Poland’s Crooked Forest. (reddit.com)
The curved trunks of this grove of trees known as the Crooked Forest, in Poland, planted in 1930 when the land was in Pomerania, then part of Germany, raises interesting challenges for landscape architects. On the website iflscience.com, Justine Alford wondered “What Could Have Caused Poland’s Crooked Forest,” ruminating on why we know so little of how this happened. Few things in nature are as enticing as trees that seem to have grown in defiance of the rules of botany – most trees and their branches reach for the sun to offer their leaves the nourishment of photosynthesis.
Wikipedia describes the reigning ignorance regarding how the 400 or so pines of the Crooked Forest got that way:
The Crooked Forest (Polish: Krzywy Las), is a grove of oddly-shaped pine trees located outside Nowe Czarnowo, West Pomerania, Poland.

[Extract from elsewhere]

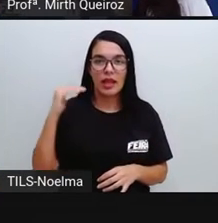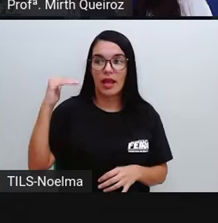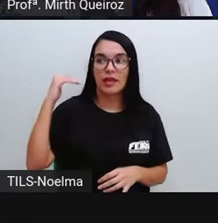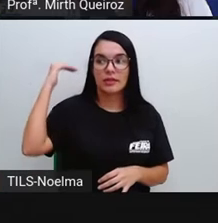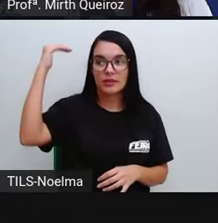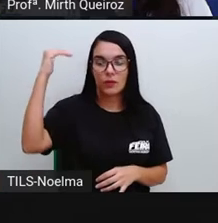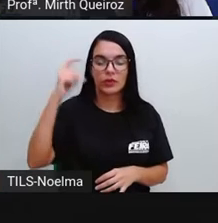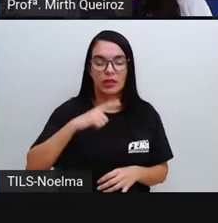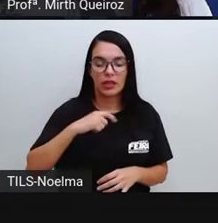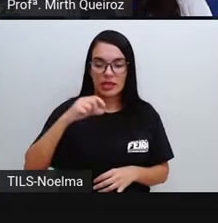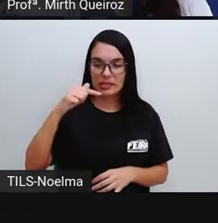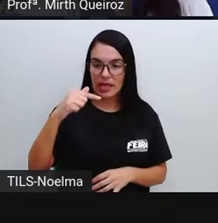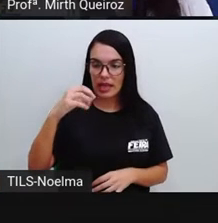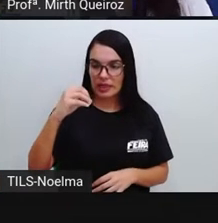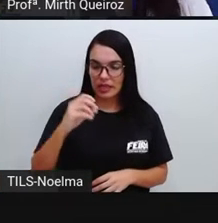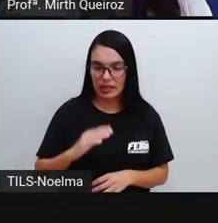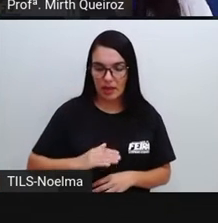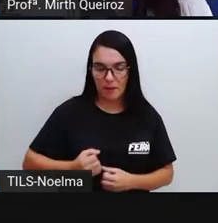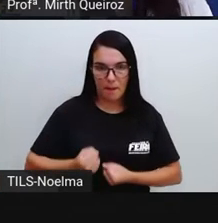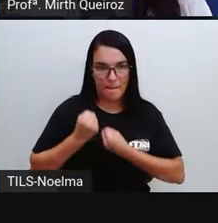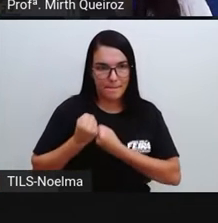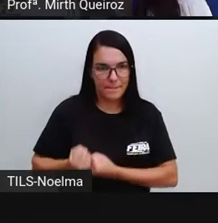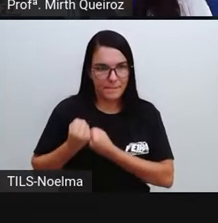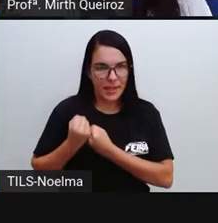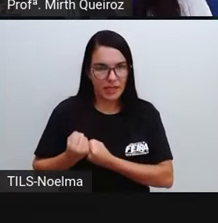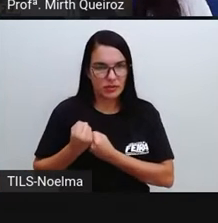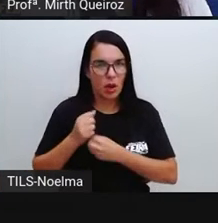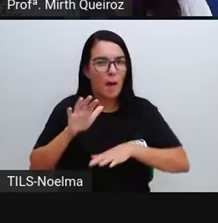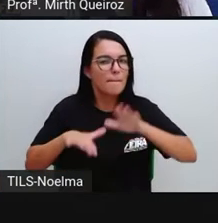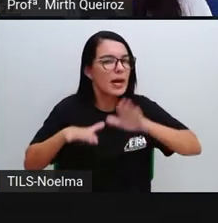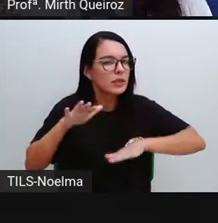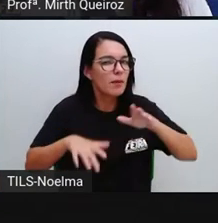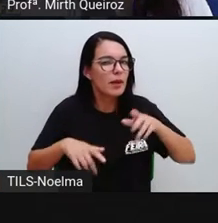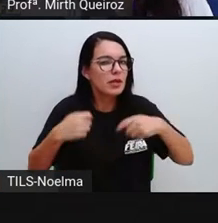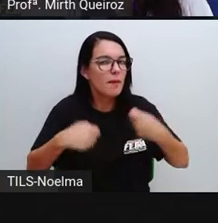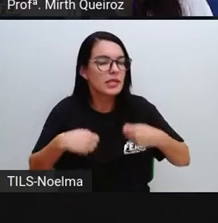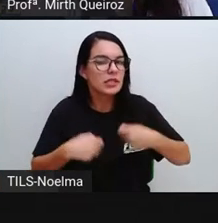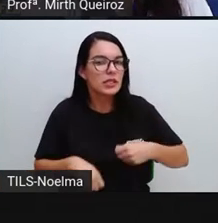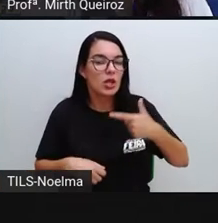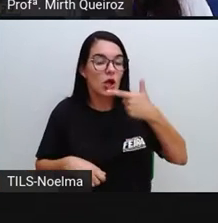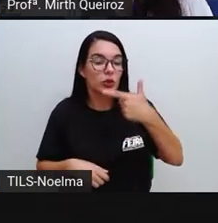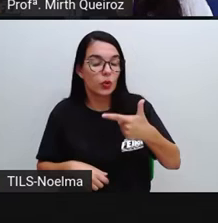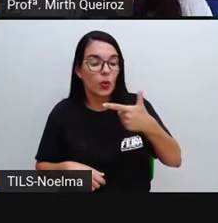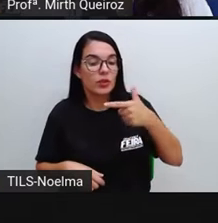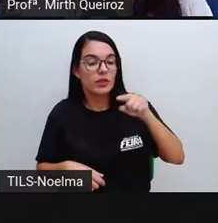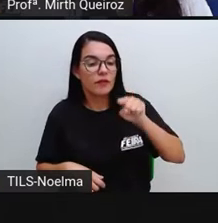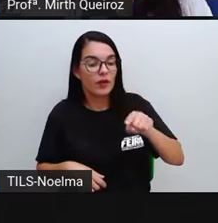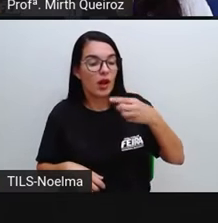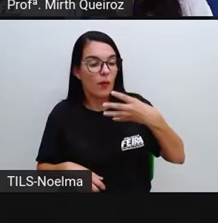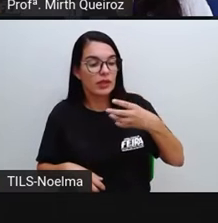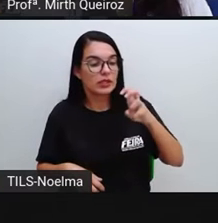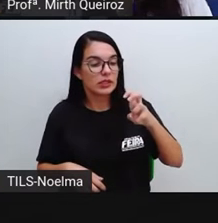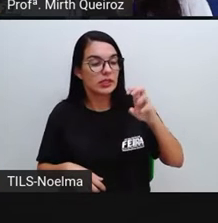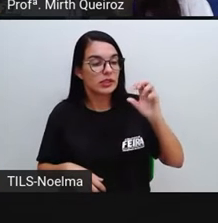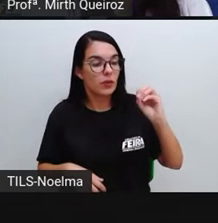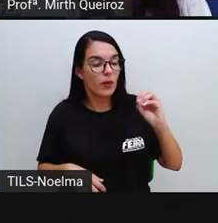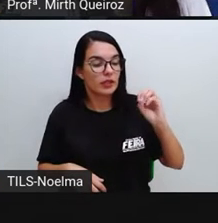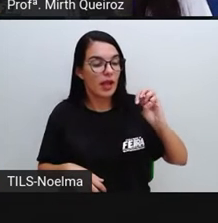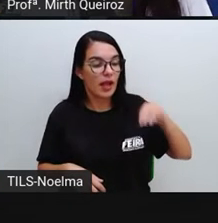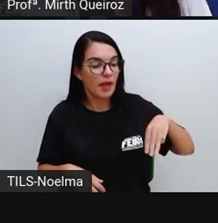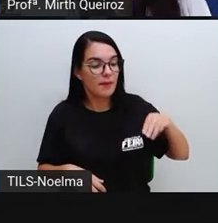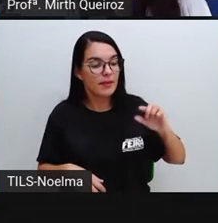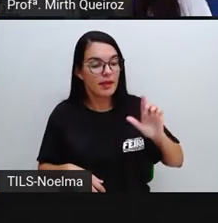pesa 70 quilos Ela deve ingerir cerca de 2.450 ml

This grove of approximately 400 pines was planted around 1930, when its location was still within the German province of Pomerania. It is generally believed that some form of human tool or technique was used to make the trees grow this way, but the method and motive are not currently known.[1] It has been speculated that the trees may have been deformed to create naturally curved timber for use in furniture or boat building [2] Others surmise that a snowstorm could have knocked the trees like this, but to date nobody knows what really happened to these pine trees.
Imagine a marvelous garden whose creator understood how to foster a similar curvature of this magnitude in the garden’s little forest. Landscape architects, I am sure, already know of methods to form unnatural shapes in the trunks of trees. Grow them close to the side of a building, for example, as in this grove of street trees – grape vines, actually, apparently in Jerez, Spain.